Identification of protein-protein and protein-nucleic acid binding sites provides insights into biological processes related to protein functions and technical guidance for disease diagnosis and drug design. However, accurate predictions by computational approaches remain highly challenging due to the limited knowledge of residue binding patterns. The binding pattern of a residue should be characterized by the spatial distribution of its neighboring residues combined with their physicochemical information interaction, which yet cannot be achieved by previous methods. Here, we design GraphRBF, a hierarchical geometric deep learning model to learn residue binding patterns from big data. To achieve it, GraphRBF describes physicochemical information interactions by designing an enhanced graph neural network and characterizes residue spatial distributions by introducing a prioritized radial basis function neural network. After training and testing, GraphRBF shows great improvements over existing state-of-the-art methods and strong interpretability of its learned representations. Applying GraphRBF to the SARS-CoV-2 omicron spike protein, it successfully identifies known epitopes of the protein. Moreover, it predicts multiple potential binding regions for new nanobodies or even new drugs with strong evidence. A user-friendly online server for GraphRBF is freely available at http://liulab.top/GraphRBF/server.

查看原文本刊更多论文

通过可解释分层几何深度学习预测蛋白质-蛋白质和蛋白质-核酸结合位点。

蛋白质-蛋白质和蛋白质-核酸结合位点的鉴定有助于深入了解与蛋白质功能相关的生物过程，并为疾病诊断和药物设计提供技术指导。然而，由于对残基结合模式的了解有限，通过计算方法进行准确预测仍然具有很大的挑战性。一个残基的结合模式应该由其相邻残基的空间分布结合其物理化学信息相互作用来表征，而以往的方法无法实现这一点。在此，我们设计了一种分层几何深度学习模型 GraphRBF，用于从大数据中学习残基结合模式。为了实现这一目标，GraphRBF 通过设计一个增强的图神经网络来描述理化信息的相互作用，并通过引入一个优先径向基函数神经网络来表征残基的空间分布。经过训练和测试，GraphRBF 与现有的先进方法相比有了很大的改进，其学习到的表征具有很强的可解释性。将 GraphRBF 应用于 SARS-CoV-2 omicron 穗蛋白，它成功地识别了该蛋白的已知表位。此外，它还预测了新纳米抗体甚至新药的多个潜在结合区域，证据确凿。GraphRBF 的用户友好型在线服务器可在 http://liulab.top/GraphRBF/server 免费获取。

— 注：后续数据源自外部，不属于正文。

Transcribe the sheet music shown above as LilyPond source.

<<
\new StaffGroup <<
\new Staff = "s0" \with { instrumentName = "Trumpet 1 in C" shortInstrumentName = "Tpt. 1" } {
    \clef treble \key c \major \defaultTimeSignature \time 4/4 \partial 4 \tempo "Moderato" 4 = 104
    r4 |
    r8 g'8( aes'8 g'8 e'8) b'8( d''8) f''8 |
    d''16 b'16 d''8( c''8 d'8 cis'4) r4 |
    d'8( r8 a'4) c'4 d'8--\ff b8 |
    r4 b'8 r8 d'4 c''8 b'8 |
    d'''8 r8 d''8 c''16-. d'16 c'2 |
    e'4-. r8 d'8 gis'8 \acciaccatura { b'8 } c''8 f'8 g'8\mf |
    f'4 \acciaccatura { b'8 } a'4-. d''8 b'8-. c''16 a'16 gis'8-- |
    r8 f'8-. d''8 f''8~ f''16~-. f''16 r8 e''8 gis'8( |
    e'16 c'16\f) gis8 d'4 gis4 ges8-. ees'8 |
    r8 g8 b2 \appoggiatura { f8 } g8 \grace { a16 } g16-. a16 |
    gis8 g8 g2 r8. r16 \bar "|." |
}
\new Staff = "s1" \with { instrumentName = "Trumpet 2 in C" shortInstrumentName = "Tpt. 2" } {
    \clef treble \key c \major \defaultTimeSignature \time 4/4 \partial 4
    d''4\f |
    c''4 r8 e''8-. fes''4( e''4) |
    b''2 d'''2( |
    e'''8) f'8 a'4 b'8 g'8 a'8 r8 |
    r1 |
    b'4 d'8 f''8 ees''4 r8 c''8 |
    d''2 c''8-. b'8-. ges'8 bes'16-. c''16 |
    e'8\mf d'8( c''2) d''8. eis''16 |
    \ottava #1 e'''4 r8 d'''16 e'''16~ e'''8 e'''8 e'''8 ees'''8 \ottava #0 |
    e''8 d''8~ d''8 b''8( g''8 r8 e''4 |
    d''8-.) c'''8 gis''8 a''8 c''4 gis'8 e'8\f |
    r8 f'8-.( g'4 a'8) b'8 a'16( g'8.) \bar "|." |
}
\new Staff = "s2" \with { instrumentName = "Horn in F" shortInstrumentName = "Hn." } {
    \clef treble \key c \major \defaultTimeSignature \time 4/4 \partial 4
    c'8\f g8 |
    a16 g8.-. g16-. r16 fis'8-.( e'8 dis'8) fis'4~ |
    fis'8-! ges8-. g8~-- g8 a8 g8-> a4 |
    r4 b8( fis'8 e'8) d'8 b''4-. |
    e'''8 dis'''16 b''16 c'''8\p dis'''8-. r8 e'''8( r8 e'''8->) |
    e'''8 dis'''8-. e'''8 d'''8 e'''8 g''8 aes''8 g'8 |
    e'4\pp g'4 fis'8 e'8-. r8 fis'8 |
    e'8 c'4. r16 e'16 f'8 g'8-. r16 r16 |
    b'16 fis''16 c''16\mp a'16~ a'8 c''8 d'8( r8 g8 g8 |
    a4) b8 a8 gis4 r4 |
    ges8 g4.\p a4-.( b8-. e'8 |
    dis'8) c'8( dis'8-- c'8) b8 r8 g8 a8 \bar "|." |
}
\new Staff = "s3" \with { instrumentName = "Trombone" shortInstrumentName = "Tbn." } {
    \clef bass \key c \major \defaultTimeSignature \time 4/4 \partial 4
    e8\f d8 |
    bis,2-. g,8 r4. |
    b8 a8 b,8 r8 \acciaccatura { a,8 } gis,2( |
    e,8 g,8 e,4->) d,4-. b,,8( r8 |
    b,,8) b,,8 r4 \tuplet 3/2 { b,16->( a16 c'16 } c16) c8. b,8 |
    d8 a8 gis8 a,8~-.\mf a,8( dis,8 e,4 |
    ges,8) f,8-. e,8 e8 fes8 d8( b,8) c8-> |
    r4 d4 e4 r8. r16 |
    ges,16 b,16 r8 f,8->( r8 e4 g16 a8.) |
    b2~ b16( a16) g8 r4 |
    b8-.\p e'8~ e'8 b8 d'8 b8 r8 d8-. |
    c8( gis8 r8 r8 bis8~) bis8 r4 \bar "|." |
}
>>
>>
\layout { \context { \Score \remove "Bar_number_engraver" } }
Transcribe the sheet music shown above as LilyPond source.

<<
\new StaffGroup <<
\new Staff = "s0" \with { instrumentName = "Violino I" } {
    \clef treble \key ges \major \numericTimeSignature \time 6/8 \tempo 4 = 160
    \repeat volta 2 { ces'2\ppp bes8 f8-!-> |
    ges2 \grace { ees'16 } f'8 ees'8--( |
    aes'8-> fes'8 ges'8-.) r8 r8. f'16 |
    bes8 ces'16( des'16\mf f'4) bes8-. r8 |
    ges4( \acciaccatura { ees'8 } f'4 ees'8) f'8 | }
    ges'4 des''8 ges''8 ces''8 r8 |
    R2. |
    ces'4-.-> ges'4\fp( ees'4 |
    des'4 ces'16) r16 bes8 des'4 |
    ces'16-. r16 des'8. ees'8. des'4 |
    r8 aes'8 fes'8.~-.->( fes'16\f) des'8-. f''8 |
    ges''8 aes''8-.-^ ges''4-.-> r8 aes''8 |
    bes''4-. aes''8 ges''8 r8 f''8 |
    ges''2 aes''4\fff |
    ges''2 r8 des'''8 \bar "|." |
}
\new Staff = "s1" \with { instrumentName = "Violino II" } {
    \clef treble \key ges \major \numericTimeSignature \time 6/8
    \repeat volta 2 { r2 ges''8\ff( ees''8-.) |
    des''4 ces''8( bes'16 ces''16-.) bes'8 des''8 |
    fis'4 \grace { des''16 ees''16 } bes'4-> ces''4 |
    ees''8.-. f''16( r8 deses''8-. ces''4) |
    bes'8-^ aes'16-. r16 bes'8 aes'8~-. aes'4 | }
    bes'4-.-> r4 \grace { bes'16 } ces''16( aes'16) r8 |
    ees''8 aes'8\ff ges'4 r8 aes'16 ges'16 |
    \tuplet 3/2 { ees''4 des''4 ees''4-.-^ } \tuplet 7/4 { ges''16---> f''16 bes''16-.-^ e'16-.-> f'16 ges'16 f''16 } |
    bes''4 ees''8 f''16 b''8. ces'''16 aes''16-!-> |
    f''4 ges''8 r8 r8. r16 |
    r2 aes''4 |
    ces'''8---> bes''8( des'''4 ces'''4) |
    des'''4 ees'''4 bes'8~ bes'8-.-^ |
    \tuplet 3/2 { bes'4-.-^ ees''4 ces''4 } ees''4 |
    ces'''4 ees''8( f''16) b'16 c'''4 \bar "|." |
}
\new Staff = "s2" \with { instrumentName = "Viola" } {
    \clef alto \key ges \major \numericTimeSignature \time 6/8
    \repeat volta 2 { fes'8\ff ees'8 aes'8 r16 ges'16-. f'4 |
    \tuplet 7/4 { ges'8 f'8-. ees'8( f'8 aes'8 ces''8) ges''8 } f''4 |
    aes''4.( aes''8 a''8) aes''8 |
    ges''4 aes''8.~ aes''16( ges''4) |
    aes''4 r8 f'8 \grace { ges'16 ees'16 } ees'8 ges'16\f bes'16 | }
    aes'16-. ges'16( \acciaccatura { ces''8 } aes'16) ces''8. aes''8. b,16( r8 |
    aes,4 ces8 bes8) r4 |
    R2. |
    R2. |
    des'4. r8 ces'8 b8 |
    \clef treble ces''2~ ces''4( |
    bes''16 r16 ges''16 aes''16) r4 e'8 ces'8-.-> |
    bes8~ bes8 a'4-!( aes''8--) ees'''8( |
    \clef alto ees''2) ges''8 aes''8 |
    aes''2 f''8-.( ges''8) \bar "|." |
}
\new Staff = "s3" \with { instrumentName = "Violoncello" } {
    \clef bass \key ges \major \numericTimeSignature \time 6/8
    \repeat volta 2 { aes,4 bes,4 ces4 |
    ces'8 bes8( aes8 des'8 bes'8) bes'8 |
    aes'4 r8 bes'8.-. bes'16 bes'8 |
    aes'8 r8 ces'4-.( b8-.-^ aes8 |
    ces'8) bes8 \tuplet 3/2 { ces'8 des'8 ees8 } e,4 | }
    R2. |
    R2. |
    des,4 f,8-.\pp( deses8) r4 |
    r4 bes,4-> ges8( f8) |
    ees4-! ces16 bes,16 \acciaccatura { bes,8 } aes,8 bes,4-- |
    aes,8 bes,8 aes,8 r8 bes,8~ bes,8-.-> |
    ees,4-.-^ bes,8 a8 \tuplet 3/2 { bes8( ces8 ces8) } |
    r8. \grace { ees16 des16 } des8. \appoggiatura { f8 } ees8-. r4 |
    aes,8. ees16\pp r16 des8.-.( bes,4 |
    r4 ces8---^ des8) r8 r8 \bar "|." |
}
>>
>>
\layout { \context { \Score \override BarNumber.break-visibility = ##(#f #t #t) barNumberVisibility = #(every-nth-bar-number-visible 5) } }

本文章由计算机程序翻译，如有差异，请以英文原文为准。

求助全文

约1分钟内获得全文求助全文

来源期刊

GigaScience MULTIDISCIPLINARY SCIENCES-

CiteScore

15.50

自引率

1.10%

发文量

119

审稿时长

1 weeks

期刊介绍： GigaScience seeks to transform data dissemination and utilization in the life and biomedical sciences. As an online open-access open-data journal, it specializes in publishing "big-data" studies encompassing various fields. Its scope includes not only "omic" type data and the fields of high-throughput biology currently serviced by large public repositories, but also the growing range of more difficult-to-access data, such as imaging, neuroscience, ecology, cohort data, systems biology and other new types of large-scale shareable data.